## Your goal
Which lines of the listing below contain the word "format"? Return them.

## Dataset records
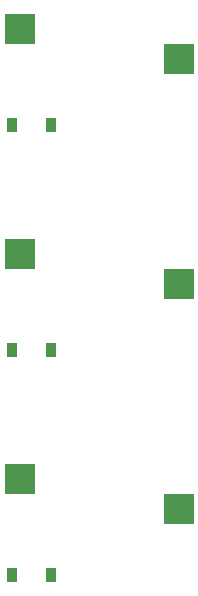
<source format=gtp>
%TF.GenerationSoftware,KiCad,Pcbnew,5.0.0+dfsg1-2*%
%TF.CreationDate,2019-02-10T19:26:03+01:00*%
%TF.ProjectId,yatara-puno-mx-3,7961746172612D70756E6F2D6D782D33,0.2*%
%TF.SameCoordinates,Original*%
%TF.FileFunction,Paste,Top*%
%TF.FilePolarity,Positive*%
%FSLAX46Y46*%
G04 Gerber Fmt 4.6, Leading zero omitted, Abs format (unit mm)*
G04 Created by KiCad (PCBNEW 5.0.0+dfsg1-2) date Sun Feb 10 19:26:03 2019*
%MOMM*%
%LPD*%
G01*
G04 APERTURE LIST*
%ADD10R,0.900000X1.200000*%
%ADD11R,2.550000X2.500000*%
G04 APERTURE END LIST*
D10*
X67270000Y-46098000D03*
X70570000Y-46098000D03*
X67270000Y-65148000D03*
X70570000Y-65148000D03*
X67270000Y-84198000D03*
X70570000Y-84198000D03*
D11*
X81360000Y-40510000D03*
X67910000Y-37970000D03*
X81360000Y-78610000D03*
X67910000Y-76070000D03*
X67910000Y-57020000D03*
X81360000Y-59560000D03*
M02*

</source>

## Answer section
<source format=gtp>
G04 Gerber Fmt 4.6, Leading zero omitted, Abs format (unit mm)*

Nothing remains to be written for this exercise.